100 years, 10K, and 2 meters

100 years, 10K, and 2 meters

You know, it seemed like a good idea at the time….
Early this summer I was thinking of doing something fun with my amateur radio hobby to celebrate the upcoming 100th anniversary for K6BJ and club events. Something different, something bringing together a few interests I have enjoyed over the years. And I thought, what better way to share my experience running a 10K (6.2 mile) race than on 2 meters using the local K6BJ repeater, carrying a hand held radio, and talking to others on a Sunday morning.
The inspiration began a number of years ago in July when I first ran the Santa Cruz to Capitola Wharf-to-Wharf (W2W) 10k race with my son. Cole (KJ6LBC) and I jogged the miles crossing the finish line together a little worse for the wear, but smiling about our father/son accomplishment. At the finish line he said it was a great experience, and I thought too bad we couldn’t share it.
Another year, and another W2W, this time running by myself. It gave me time to listen to the myriad of local bands lining the course, say ‘Hi’ to others I knew and met along the route, while concentrating on finding that illusive runners ‘second wind’.  At the end of the race (or plod) I again thought that it was too bad I couldn’t have shared the experience.

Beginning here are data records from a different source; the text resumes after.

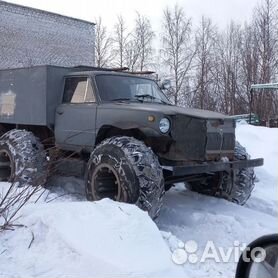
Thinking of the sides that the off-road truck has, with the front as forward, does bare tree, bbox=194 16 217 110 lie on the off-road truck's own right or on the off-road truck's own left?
on the off-road truck's own left

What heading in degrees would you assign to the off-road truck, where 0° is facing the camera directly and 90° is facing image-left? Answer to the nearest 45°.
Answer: approximately 315°

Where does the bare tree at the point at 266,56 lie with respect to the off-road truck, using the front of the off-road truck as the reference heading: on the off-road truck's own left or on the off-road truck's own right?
on the off-road truck's own left

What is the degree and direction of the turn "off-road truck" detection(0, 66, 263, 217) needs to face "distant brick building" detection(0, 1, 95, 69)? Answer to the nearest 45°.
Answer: approximately 135° to its left
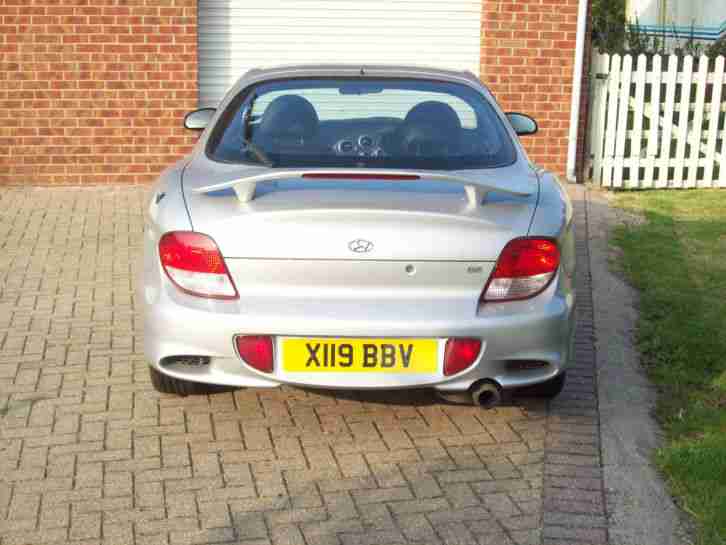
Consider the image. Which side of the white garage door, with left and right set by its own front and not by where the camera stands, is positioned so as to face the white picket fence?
left

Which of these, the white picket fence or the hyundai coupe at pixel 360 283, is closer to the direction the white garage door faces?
the hyundai coupe

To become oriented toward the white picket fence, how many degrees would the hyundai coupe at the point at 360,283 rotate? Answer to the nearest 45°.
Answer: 0° — it already faces it

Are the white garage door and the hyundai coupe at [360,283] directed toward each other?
yes

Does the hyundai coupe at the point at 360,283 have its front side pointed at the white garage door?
yes

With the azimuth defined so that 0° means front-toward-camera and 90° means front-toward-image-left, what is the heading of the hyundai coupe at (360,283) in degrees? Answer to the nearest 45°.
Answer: approximately 180°

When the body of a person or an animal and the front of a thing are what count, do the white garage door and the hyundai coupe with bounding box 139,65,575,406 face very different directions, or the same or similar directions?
very different directions

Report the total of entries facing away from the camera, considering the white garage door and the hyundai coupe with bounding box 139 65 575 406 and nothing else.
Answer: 1

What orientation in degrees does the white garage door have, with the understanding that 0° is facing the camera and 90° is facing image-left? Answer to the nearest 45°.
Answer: approximately 0°

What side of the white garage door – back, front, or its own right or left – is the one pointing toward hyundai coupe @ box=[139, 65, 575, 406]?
front
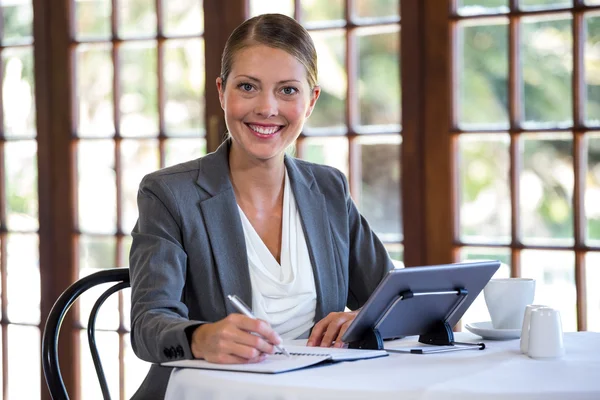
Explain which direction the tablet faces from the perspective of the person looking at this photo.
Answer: facing away from the viewer and to the left of the viewer

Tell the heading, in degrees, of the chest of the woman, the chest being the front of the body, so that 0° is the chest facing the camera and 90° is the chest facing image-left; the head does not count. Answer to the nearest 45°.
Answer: approximately 315°

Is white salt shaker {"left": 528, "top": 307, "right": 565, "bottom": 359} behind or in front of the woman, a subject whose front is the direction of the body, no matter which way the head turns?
in front

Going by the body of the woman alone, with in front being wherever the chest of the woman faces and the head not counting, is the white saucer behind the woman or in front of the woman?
in front

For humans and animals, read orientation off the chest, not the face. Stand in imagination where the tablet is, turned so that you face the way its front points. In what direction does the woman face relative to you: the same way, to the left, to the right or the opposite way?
the opposite way

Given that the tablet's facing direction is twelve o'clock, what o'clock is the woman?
The woman is roughly at 12 o'clock from the tablet.
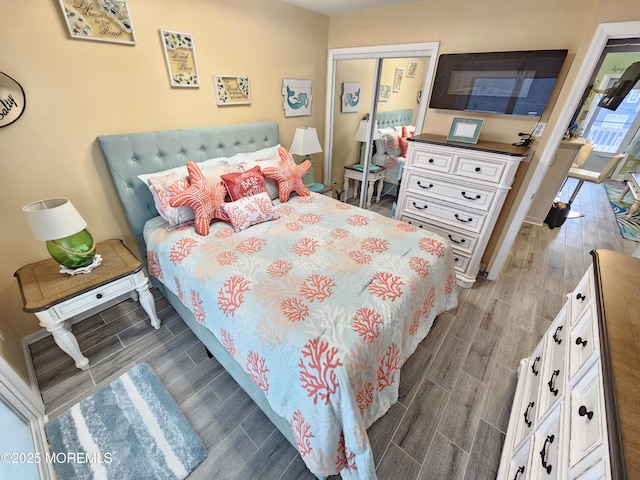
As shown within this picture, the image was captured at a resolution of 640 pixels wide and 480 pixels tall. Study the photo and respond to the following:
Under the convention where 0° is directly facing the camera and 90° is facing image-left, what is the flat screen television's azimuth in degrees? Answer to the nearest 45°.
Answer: approximately 45°

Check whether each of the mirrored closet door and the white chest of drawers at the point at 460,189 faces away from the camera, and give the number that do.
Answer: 0

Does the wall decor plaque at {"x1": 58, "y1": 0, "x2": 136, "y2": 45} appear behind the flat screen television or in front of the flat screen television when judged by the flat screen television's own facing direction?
in front

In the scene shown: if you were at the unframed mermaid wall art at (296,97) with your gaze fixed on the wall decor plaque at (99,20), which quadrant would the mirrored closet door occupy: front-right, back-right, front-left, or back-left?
back-left

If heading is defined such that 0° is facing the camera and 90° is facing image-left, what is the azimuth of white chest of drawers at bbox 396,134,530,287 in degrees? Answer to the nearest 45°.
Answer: approximately 45°

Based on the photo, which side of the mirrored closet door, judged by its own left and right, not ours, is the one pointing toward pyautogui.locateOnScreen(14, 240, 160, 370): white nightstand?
front

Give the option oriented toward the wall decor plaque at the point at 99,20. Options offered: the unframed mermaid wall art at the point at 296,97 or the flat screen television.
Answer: the flat screen television

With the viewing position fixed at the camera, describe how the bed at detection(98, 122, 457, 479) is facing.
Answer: facing the viewer and to the right of the viewer

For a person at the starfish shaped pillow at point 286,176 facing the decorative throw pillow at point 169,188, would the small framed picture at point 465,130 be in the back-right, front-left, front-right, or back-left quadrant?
back-left

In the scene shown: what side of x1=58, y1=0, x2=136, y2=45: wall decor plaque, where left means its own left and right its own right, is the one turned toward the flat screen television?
front

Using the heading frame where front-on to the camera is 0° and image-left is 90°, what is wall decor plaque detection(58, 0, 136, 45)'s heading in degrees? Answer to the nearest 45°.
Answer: approximately 315°

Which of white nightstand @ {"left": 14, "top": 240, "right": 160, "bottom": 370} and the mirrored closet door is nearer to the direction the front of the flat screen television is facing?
the white nightstand

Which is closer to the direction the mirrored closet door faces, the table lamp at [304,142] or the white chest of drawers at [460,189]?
the table lamp

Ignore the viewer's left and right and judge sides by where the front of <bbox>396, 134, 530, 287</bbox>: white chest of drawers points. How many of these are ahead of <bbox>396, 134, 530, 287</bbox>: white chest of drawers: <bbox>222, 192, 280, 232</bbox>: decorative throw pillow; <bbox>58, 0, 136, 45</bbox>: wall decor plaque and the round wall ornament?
3

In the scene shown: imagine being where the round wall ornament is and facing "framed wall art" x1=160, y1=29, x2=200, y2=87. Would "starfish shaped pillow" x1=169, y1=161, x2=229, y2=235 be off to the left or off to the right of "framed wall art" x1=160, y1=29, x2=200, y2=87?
right
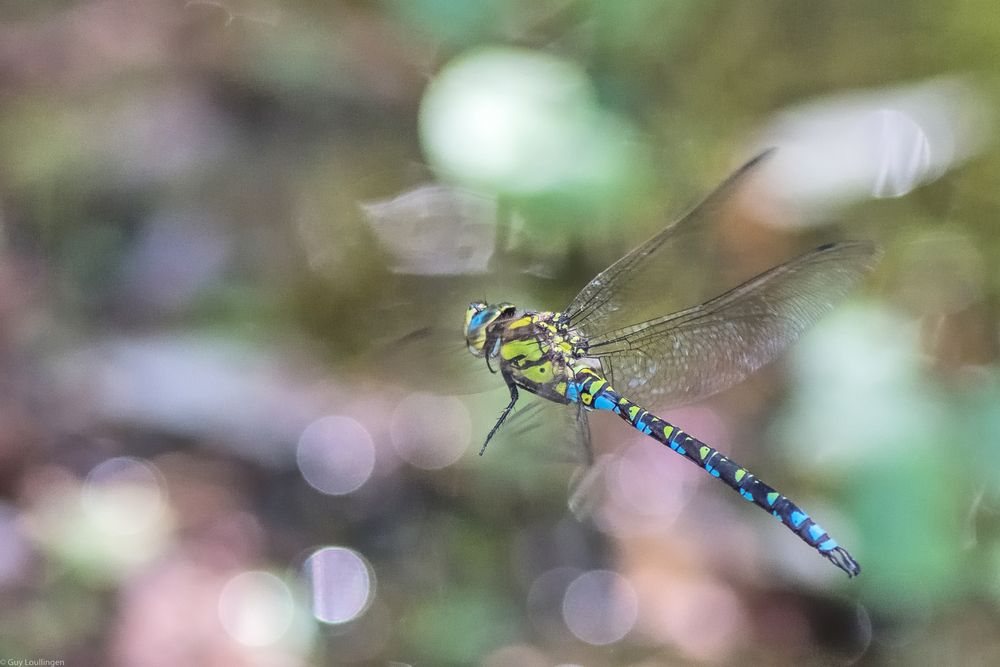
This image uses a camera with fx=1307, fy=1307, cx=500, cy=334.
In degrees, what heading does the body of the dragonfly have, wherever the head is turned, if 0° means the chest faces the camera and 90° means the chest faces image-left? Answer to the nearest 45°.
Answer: approximately 90°
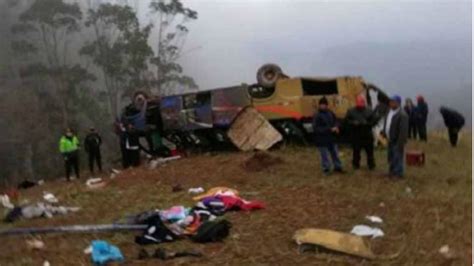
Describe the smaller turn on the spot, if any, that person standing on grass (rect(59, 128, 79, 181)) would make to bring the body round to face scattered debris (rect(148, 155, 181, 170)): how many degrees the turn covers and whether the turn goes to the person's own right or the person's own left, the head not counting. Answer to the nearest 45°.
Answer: approximately 90° to the person's own left

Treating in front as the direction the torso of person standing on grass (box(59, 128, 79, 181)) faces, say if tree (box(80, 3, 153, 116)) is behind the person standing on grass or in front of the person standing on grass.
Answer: behind

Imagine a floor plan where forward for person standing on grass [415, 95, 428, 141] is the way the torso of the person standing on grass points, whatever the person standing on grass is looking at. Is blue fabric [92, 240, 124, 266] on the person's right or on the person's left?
on the person's left

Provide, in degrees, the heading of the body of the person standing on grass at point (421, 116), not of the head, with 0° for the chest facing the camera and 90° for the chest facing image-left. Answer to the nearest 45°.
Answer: approximately 90°

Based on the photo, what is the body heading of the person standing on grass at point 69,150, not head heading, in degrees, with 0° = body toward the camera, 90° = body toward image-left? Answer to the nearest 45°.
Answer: approximately 0°

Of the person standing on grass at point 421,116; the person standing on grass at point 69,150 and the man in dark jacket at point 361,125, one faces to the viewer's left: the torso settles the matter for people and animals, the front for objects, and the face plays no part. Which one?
the person standing on grass at point 421,116

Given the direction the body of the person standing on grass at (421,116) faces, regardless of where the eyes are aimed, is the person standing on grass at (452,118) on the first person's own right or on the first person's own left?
on the first person's own left

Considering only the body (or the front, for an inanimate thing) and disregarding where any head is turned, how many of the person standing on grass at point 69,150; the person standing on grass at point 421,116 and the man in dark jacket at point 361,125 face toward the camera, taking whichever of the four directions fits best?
2

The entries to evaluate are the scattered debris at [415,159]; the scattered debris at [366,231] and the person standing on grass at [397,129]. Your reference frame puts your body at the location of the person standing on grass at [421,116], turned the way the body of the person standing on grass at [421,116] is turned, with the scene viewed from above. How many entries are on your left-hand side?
3

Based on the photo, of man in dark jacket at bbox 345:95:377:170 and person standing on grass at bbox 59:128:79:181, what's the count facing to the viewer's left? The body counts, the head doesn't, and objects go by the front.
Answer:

Fast forward, 2016 W2W and the starting line. The 10 weeks of practice prior to the event didn’t feel as if it was enough this time. However, this year was going to be different. For one, I had my college buddy Doug (KJ6LLW) running with me. Also, I was carrying (thankfully) a light weigh 3W Yaseu VX-3R, borrowed from Cap (KE6AFE). I had few expectations other than enjoying the run, trying to make a contact, and announcing the mile markers as I waddled past them.

K6GHA at the start
K6GHA at the start

Being in the back of the pack of 16,000 runners gives you time and perspective on how big the Wharf-to- Wharf 10k has become in 44 years. The registration sold out in less than 45 minutes this year!  The starting gun goes off and it takes 12-13 minutes just to start shuffling with the crowd towards the start line. In fact, as we approach, the announcer says that the lead runners are ¾ of the way to the finish line, and this is before we even make it to the start!!
The long jog has begun for Doug and me. As we chatted, and sorted out the crowd to ‘find our stride’, I called out to K6BJ to say that I was underway… ‘snail mobile’. (Ok… now the truth… 100 yards from the start line, and I bet you would say I sounded like an old steam engine at the long end of an uphill grade. Huffing and puffing.) But… to my surprise, there are a few folks listening, and they called me back. In fact, they kept me company for the next hour (plus) while I made each mile maker and shared a mostly breathless commentary of the balloon arches, runners, and weather conditions. Many thanks to Cap (KE6AFE) and Tom (KW6S) for their continued contact support and radio reports throughout the run.
It was so much better than I thought…
In addition to the on-air support during the run, I had several runners give me a high five, take some pictures with cell phones, and a few folks by the side of the road (and finish line) acknowledge my ham radio pirate shirt and handheld 2m transceiver. This included ARES folks from Northern California, local operators, a new person looking to get into the hobby, and even the finish line PA commentator.
Who knew so many folks know of Amateur Radio? All the past years I thought I was running alone, when in fact it was with an extended hidden family, only to be found by carrying a light weight 2m radio, and running in a pack of 16,000.
At the finish line I was smiling about my decision to be ‘snail mobile’ in the 10K run. And I was thinking of all the puns I could have used on air; standing wave (at the start), pile up (at the first turn), bandwidth (running past each musical group along the course), open circuit (for those walking in running lanes), and RF burn (what I felt beginning at the first mile marker, and throughout the rest of the run!).
But … I was smiling. And that’s the point. I had a blast!

K6GHA at 10k finish
K6GHA at 10k finish

100 years of K6BJ (and I’ll bet the repeater was never used in quite this way), 10K (the 6.2 miles of running I hope to someday really run!), and 2 meters (talking and running can be done, but what about APRS?!?)